I tell you what you probably don’t worry about enough and that’s how posh your coffee is.

You’re labouring under the idea that coffee is the blameless, milky drink you have at elevenses each day, hopefully accompanied by a ginger nut, aren’t you? Ha. Not so. Coffee, these days, is a big social signifier.

Witness, for example, the rows that broke out this week when Waitrose stopped giving free coffees to those in possession of a myWaitrose card. Only customers who actually bought something from Waitrose could claim their free latte, the chain declared. Scenes. Such scenes in places like Esher and Cheltenham. Customers livid at the thought that they’d have to buy another packet of pine nuts to get their hot drink.

Too bad. Waitrose has spoken. Now that avenue of pleasure is closed off and shoppers must find a new way to feel superior about their coffee. But if you’re one of these mournful myWaitrose cardholders, stay calm. There is a wealth of coffee options out there so you don’t have to feel embarrassed. 

First off, you could buy a Nespresso machine. The machines that come with little coffee pods that look like those cartons of UHT milk you get on trains. Then you can become the sort of person who bangs on at dinner parties about why you prefer the purple ‘Arpeggio’ coffee pods to the red ones, which always confuses me because I thought arpeggios were something to do with music. They’re quite posh, Nespresso machines, although slightly let down by the fact that George Clooney won’t stop talking about how much he loves them. An American, trying selling us coffee! What a good laugh.

Alternatively you could buy packets of ground coffee, which my parents do, and row about how much to put in the cafetiere and then row about whether you should then put the grounds down the sink or in the bin. A row is always terrific fun early in the morning. But it’s quite posh because it feels exotic, doesn’t it, tapping out fresh coffee from a bag into a plunger? Some people then use those milk frothers from Lakeland but, I mean, come on. This is a cup of coffee. Not Masterchef.

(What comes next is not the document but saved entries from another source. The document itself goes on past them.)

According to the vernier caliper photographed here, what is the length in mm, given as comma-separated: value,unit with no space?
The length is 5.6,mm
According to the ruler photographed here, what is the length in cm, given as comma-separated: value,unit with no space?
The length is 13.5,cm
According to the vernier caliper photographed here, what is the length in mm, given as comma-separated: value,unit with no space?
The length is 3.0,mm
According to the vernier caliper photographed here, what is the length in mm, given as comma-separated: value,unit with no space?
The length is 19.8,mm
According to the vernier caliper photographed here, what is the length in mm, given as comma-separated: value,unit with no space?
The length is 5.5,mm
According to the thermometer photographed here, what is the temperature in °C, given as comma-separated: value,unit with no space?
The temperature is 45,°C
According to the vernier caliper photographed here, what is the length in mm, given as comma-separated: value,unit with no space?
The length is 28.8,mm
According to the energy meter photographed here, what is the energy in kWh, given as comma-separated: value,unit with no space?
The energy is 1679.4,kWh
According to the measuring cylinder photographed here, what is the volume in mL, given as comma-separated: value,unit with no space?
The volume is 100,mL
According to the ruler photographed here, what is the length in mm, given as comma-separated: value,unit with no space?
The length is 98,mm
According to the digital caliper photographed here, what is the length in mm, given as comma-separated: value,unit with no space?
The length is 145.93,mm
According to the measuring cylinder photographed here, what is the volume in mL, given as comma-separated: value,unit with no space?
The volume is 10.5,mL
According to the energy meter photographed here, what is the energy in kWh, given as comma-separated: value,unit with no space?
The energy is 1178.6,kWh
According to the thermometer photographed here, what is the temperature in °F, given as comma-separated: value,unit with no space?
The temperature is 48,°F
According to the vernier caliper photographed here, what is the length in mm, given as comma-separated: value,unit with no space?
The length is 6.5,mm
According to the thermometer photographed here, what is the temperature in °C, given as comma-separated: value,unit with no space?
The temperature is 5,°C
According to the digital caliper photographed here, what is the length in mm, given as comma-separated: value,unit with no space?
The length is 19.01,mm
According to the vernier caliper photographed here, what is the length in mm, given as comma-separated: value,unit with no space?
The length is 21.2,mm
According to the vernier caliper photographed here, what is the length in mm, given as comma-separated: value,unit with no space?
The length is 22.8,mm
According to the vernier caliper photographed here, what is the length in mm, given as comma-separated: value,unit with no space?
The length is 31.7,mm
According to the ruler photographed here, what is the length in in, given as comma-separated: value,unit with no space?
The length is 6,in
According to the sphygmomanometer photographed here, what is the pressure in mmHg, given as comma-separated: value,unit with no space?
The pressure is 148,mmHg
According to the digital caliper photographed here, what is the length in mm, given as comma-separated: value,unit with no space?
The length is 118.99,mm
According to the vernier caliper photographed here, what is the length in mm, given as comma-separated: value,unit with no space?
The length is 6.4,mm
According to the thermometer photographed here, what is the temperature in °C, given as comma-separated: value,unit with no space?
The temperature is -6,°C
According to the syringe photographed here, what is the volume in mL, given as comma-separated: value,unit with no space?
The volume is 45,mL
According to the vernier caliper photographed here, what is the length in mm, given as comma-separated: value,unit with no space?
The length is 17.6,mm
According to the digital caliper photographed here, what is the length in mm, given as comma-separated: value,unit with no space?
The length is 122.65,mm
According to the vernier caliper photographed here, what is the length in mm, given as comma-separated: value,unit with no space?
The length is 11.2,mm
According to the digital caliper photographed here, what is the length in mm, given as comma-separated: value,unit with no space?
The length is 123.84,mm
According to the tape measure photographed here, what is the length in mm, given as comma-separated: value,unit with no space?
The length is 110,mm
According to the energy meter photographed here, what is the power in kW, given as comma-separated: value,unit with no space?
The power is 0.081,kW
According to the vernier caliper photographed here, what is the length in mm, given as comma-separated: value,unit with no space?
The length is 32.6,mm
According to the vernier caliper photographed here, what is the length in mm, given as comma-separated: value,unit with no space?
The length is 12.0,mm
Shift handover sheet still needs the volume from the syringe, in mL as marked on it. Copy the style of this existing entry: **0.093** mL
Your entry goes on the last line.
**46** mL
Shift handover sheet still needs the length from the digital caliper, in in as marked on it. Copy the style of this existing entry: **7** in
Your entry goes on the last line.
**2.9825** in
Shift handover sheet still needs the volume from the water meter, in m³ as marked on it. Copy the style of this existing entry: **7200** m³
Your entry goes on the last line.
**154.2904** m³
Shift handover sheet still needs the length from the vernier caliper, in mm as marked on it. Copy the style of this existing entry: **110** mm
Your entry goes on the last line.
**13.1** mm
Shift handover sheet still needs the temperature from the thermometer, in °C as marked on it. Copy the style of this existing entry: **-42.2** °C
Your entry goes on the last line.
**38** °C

Then there are those funny little metal pots which look like mini kettles which people put on their stove. Espresso pots, Google calls them. I didn’t study engineering at university so I have no idea how they work but it looks like a lot of work to me. They’re perhaps a fraction too Italian to be really posh. Unless you have a butler in which case make him faff around with the filter papers.

I, slightly embarrassingly, have recently taken to grinding my own beans and then using a plunger. But in my defence, it’s only because I was given some expensive coffee beans from Hawaii and subsequently bought a coffee grinder (dead cheap, £7 or something) from Amazon. And it is delicious, even though making coffee this way makes me feel like I should be living in trendy East London, wandering about dressed like a scarecrow.

My late grandmother, quite the grandest person I knew, would only drink Nescafe. A war time thing. So I still think of that as quite posh, even though she would generally have a cup of instant, then spy some sort of food matter loitering on my cheek, take a tissue from her bag, lick said tissue and rub it into my face. I smelt of Nescafe for the entirety of my childhood.

The ultimate cup of coffee may surprise you. I quizzed a coffee snob called Nick about this last weekend, and Nick said you must only buy beans or grounds that have been roasted just two days before, then use them within a month. ‘But,’ he added, ‘I have to say if you’re really stuck, McDonalds coffee isn’t half bad.’ Better, Nick reckoned, than all the high-street coffee chains. So there you have it myWaitrose shoppers. McDonalds. You might not have been there. It’s the one with the big golden arches outside.